• **What the exercise asks**: Go through the records and give the number of lines that include "inventory", with nothing else.

• **Dataset content**:
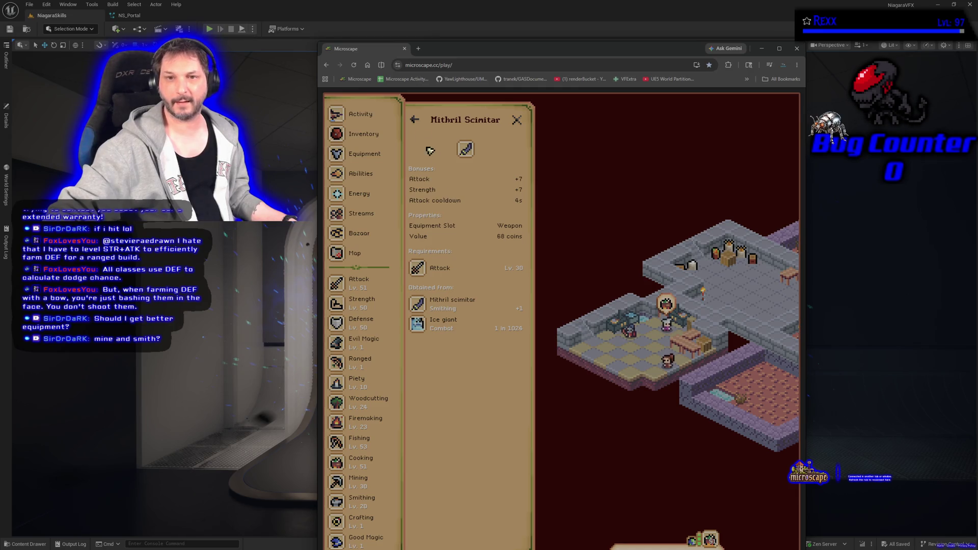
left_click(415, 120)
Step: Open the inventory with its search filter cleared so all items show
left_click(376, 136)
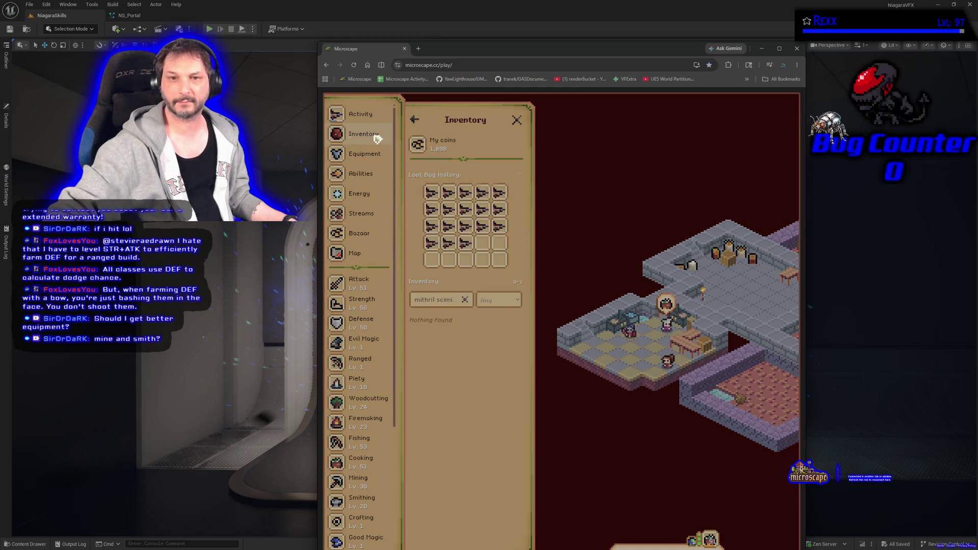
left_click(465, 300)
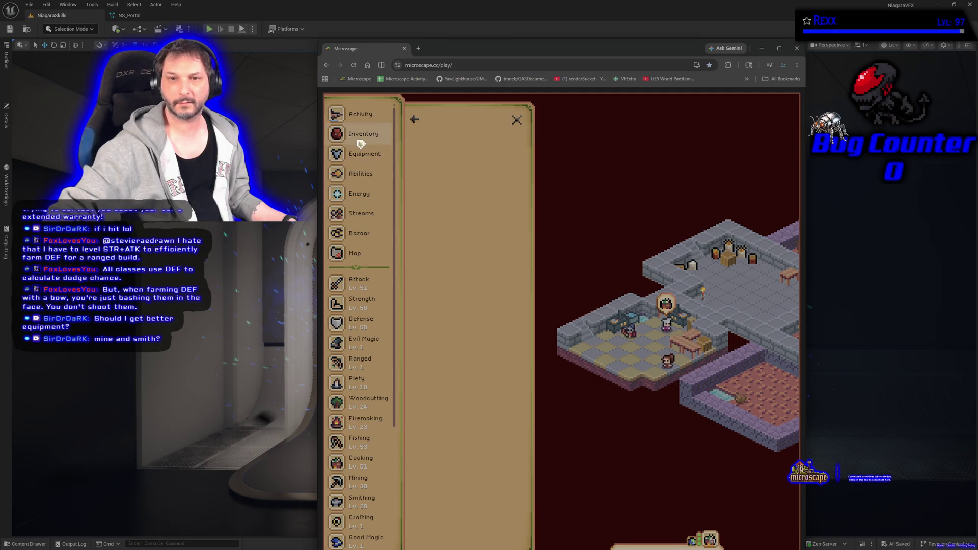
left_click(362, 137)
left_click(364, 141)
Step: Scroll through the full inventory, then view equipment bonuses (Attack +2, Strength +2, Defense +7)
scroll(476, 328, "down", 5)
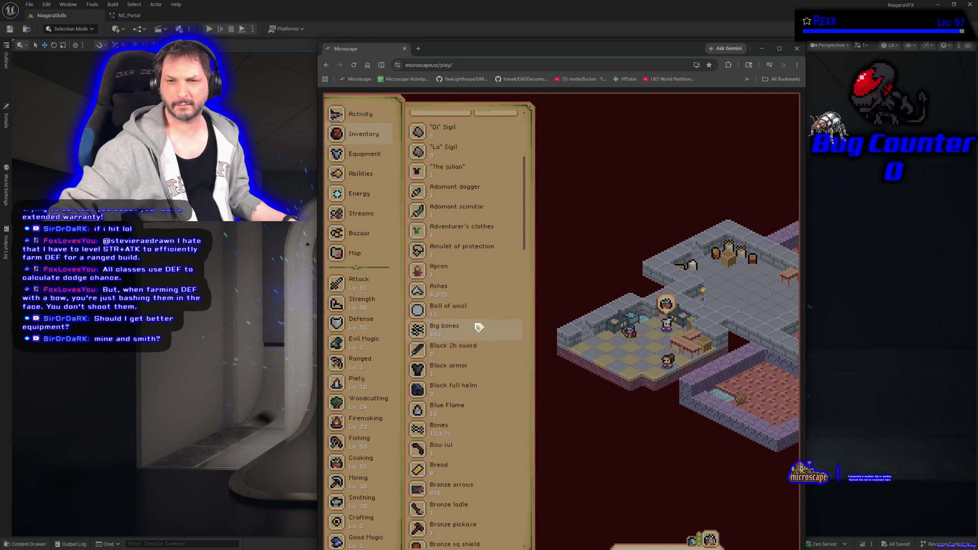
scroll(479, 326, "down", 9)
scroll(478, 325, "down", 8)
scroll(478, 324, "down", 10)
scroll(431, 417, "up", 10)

* * *

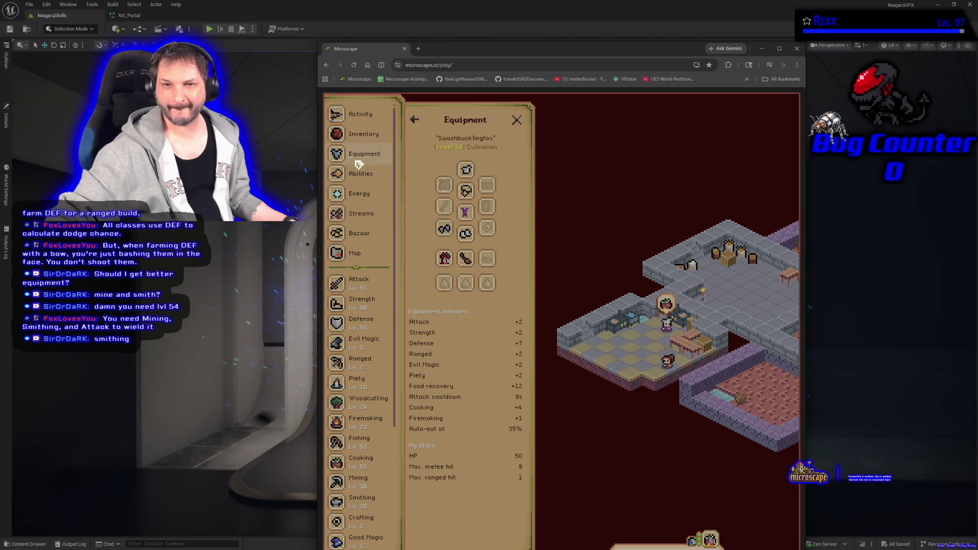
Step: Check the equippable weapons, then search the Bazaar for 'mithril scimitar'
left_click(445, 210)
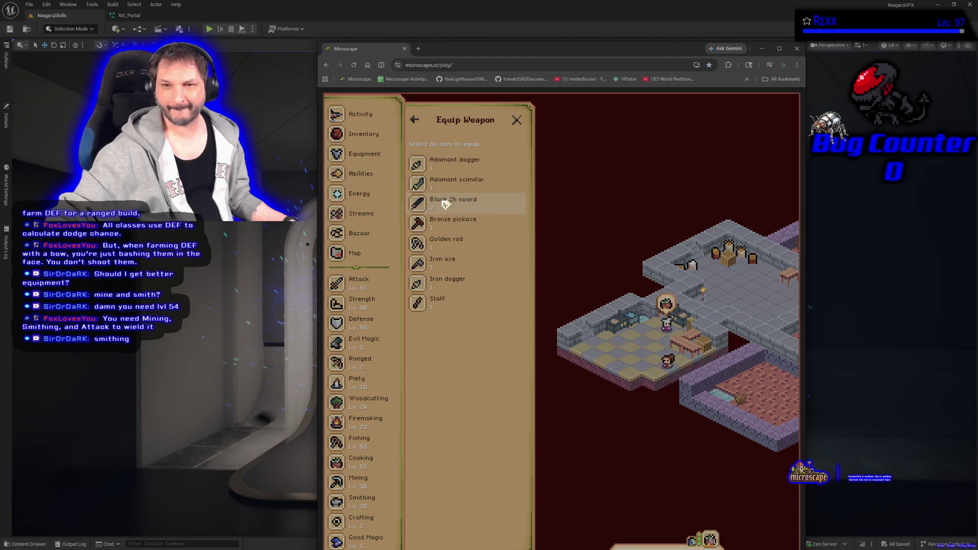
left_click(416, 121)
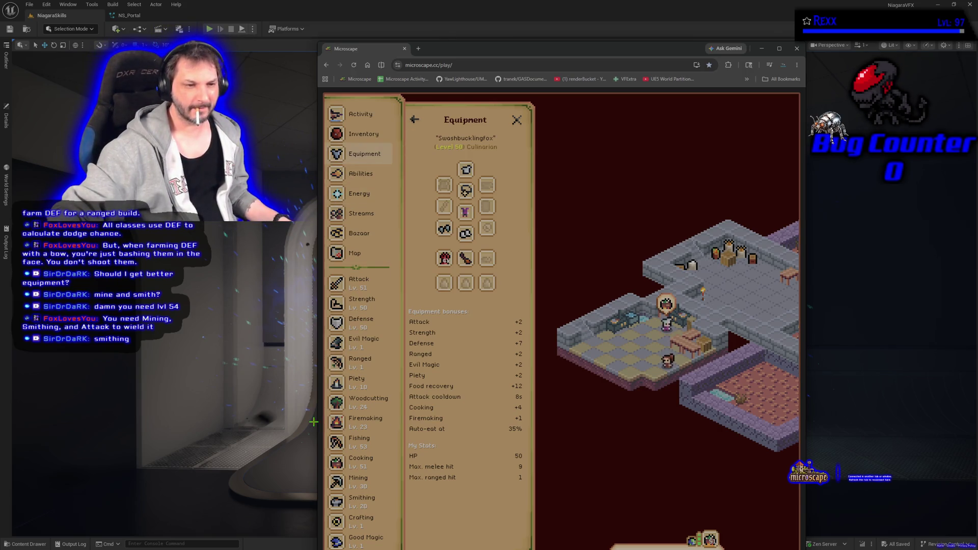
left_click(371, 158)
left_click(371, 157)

• **Your response**: 2